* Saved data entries
● ● ●
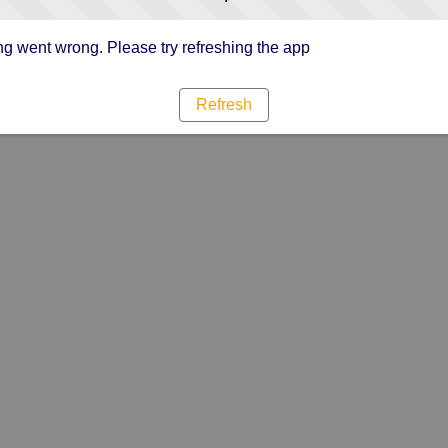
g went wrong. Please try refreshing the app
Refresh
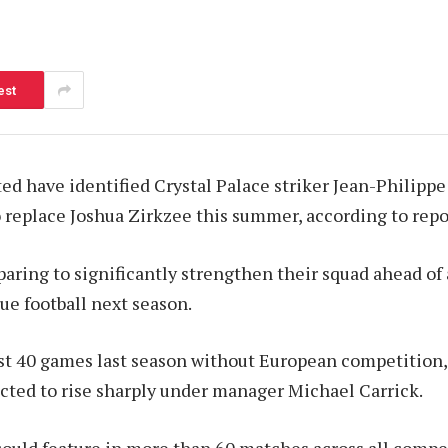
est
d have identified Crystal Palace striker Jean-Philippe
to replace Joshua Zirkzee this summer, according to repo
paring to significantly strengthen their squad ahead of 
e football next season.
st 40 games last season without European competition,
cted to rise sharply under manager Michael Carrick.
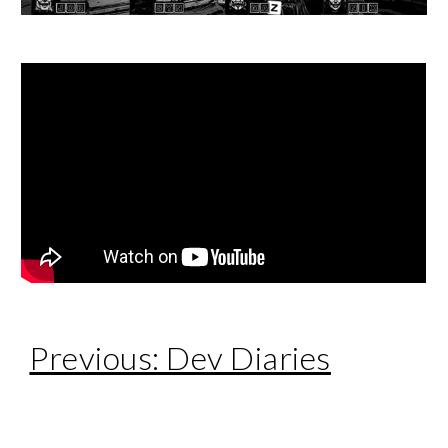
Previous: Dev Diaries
● ● ●
* PROBLEM
Copy the text from all of the entries above word for word, line by line, and leave out the pictures.

* WRITTEN RESPONSE
g went wrong. Please try refreshing the app
Refresh
est
d have identified Crystal Palace striker Jean-Philippe
to replace Joshua Zirkzee this summer, according to repo
paring to significantly strengthen their squad ahead of 
e football next season.
st 40 games last season without European competition,
cted to rise sharply under manager Michael Carrick.
Previous: Dev Diaries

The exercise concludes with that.